Manage The Workflow Of Database Modifications

Why we do not have tools to ManageTheWorkflowOfDatabaseModifications? I mean, of course Oracle and SqlServer give you tool to manage the database, but they make it work for experts in the field (DBA), and provide almost no help for the expert:

What do I mean by integrated support for a modification process?

Well I mean a tool that deals with database management as something that most be controlled over time, not something that plain has to be restricted to privileged few. Database management tools a great for projects where you have a really small number of DBAs and you don't want anyone modifying your database, but.. is that really the way the world works? do databases really need to evolve that slow? or is it because we have really bad tools to deal with database model refactoring and change control? Managing a database is really a job for only one person? shouln't we create tools to make it easier for a team to evolve a database? why none of the big database vendors (or database tool vendors) offer a tool like this?

I have seen tools for precisely this, though they've never achieved much popularity. Perhaps this is because database development is traditionally a single-person effort for all but the largest projects, and works quite well that way. I've personally managed a 170 table schema deployed in 70 locations, in addition to developing client-side software at the same time.

Yes, and imagine the nightmare it could have been for another DBA/Developer, if, for example you would have gotten sick (or resigned) when things were only 50% done.

Managing the database installations was the least of my challenges, and I personally find database administration tools of any kind more of a hindrance than a help. I usually wind up writing little utilities to do admin tasks, change tracking, update deployment, etc., as needed. Change tracking and deployment, for example, is almost trivial.

I guess it was a almost trivial because you didn't work with a team.Even with relatively small teams (around 3 persons) it becomes IMO a hindrance to keep in sync with the changes everyone makes. (It is just too easy to overwrite someone else's stored procedure, change to a table, or trigger, and unless you keep a lot of discipline by manually backuping before every modification you will have conflicts between the changes of the people of your team (or wasted time because of excessive serialization)

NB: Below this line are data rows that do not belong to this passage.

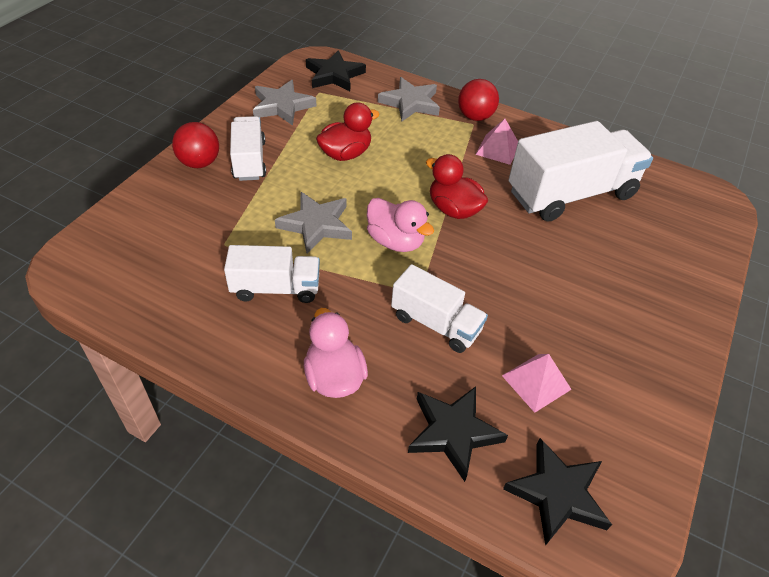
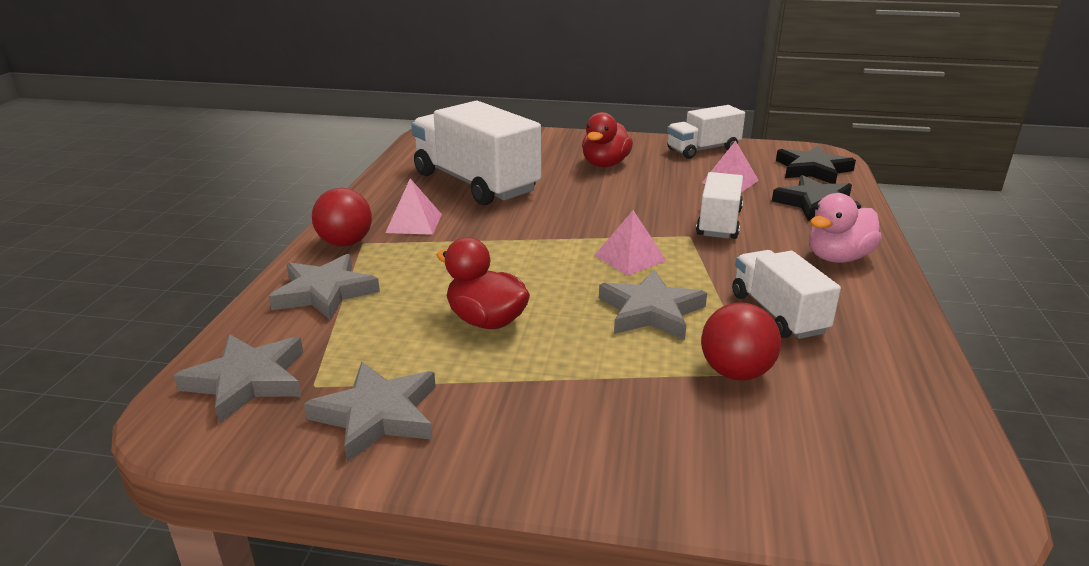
camera: 105 degrees left, 20 degrees down
red ball [172,122,219,168] -> red ball moved to [701,303,781,380]
white truck [230,116,266,181] -> white truck moved to [667,105,745,159]
black star [306,50,366,91] -> grey star [173,334,303,424]
pink duck [367,198,434,252] -> pink pyramid [594,210,667,276]
red duck [426,154,488,219] -> red duck moved to [582,112,633,167]

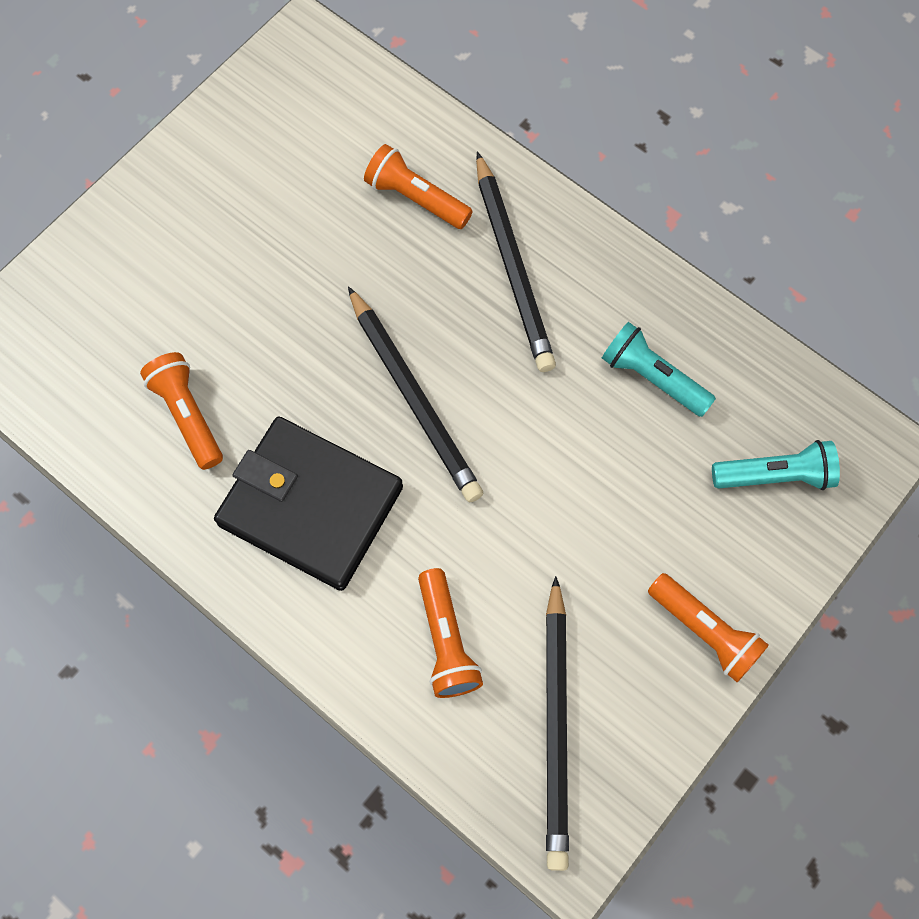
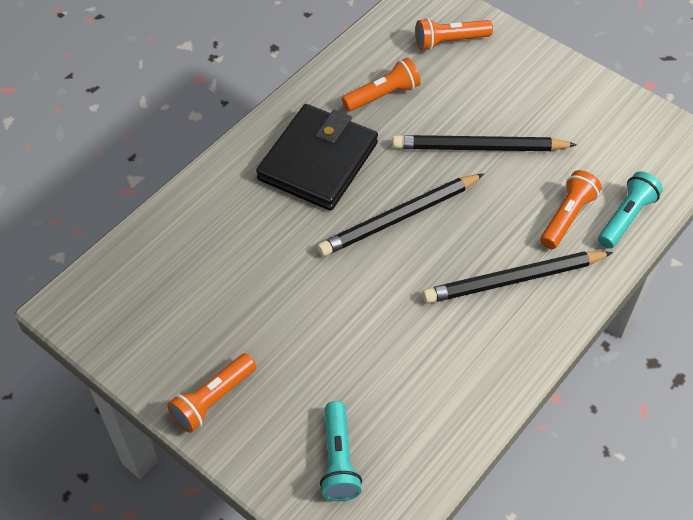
camera: 90 degrees right, 15 degrees down
orange flashlight [418,568,483,698] -> orange flashlight moved to [415,18,493,50]
black pencil [546,576,569,871] -> black pencil moved to [392,135,577,151]
turquoise flashlight [602,322,716,417] -> turquoise flashlight moved to [598,172,663,249]

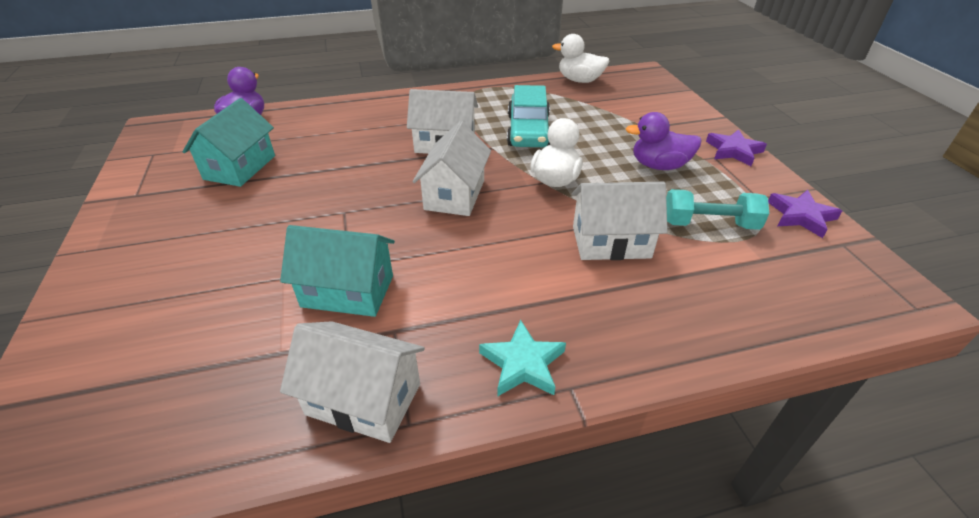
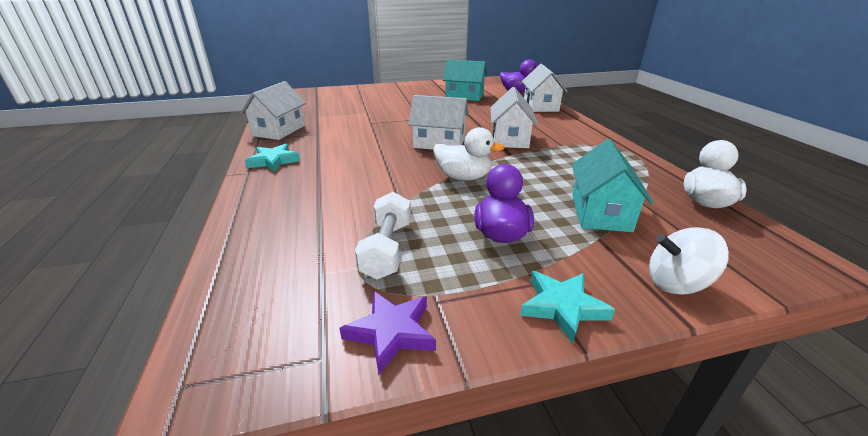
camera: 90 degrees right, 10 degrees down
turquoise house [280,225,395,317] -> turquoise house moved to [572,139,653,232]
turquoise car [507,85,550,147] -> none
white house [572,182,667,260] -> white house moved to [522,64,568,112]
turquoise dumbbell [666,189,769,230] -> white dumbbell [355,192,411,279]
purple star [706,129,767,166] -> turquoise star [520,271,615,344]
none -> white spinning top [649,227,729,295]

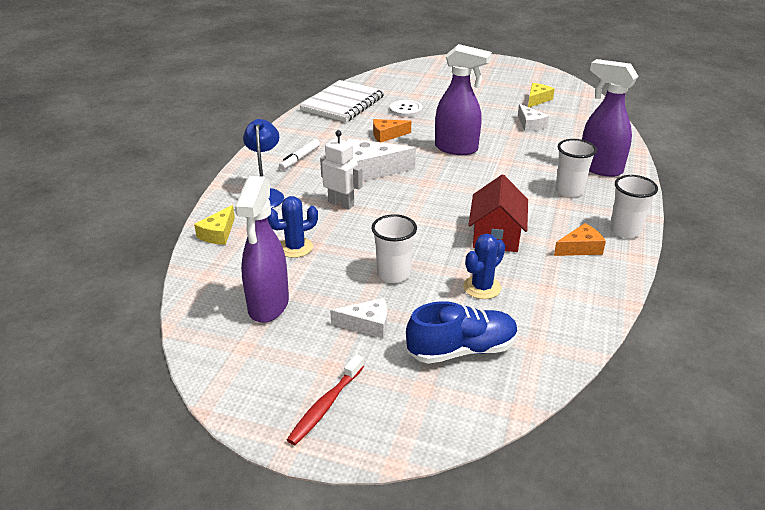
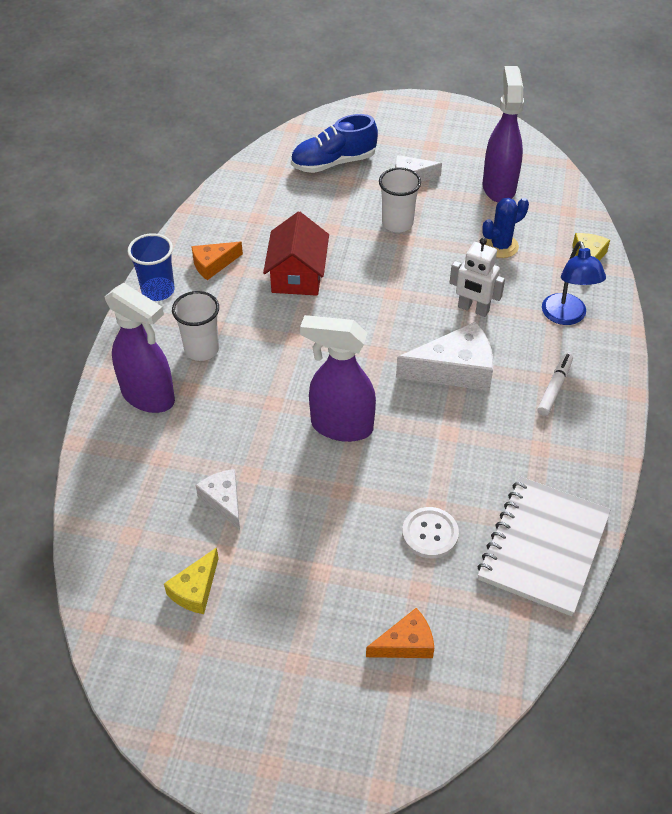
camera: 175 degrees right, 15 degrees up
red toothbrush [287,354,364,445] -> none
orange cheese [373,119,411,142] -> orange cheese moved to [366,608,434,658]
blue cactus [463,234,505,299] -> none
white cup [610,175,658,238] -> blue cup [128,233,175,301]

Once you've written a splot of SQL to implement a schema change, it's only a small step to plunk it into a deployment tool that invokes the appropriate SQL statements based on a current version number.

[And what prevents you from making a mistake when writing the splot of SQL to implement a schema change? Wouldn't it be better if the tool could do that for you? It is easy for errors to happen, specially if you need to merge the changes of several developers]

The SQL is tested before being deployed, as with all components of the application, and there was no need to merge database changes from several developers because database changes were made by the DBA. While I can see some negligible gain in having a tool automatically record 'ALTER TABLE Customers ADD Blah VARCHAR2(20)' when I make mouse clicks, as opposed to just typing 'ALTER TABLE Customers ADD Blah VARCHAR(20)', I'm not sure it would warrant the training/maintenance/licensing/etc. costs of such a tool considering such changes are a very small percentage of the overall application development/maintenance effort. Feel free to write such a tool, however. I'll be happy to test it for you.

Hmm we should KeepAnOpenMind.. databases become corrupted and if you keep backing up the database every day, all your backups may be corrupted... a version control system of some form and better management tools could be useful.. maybe even storing the binary database storage files (or whatever medium they use) on SVN or a similar source control itself.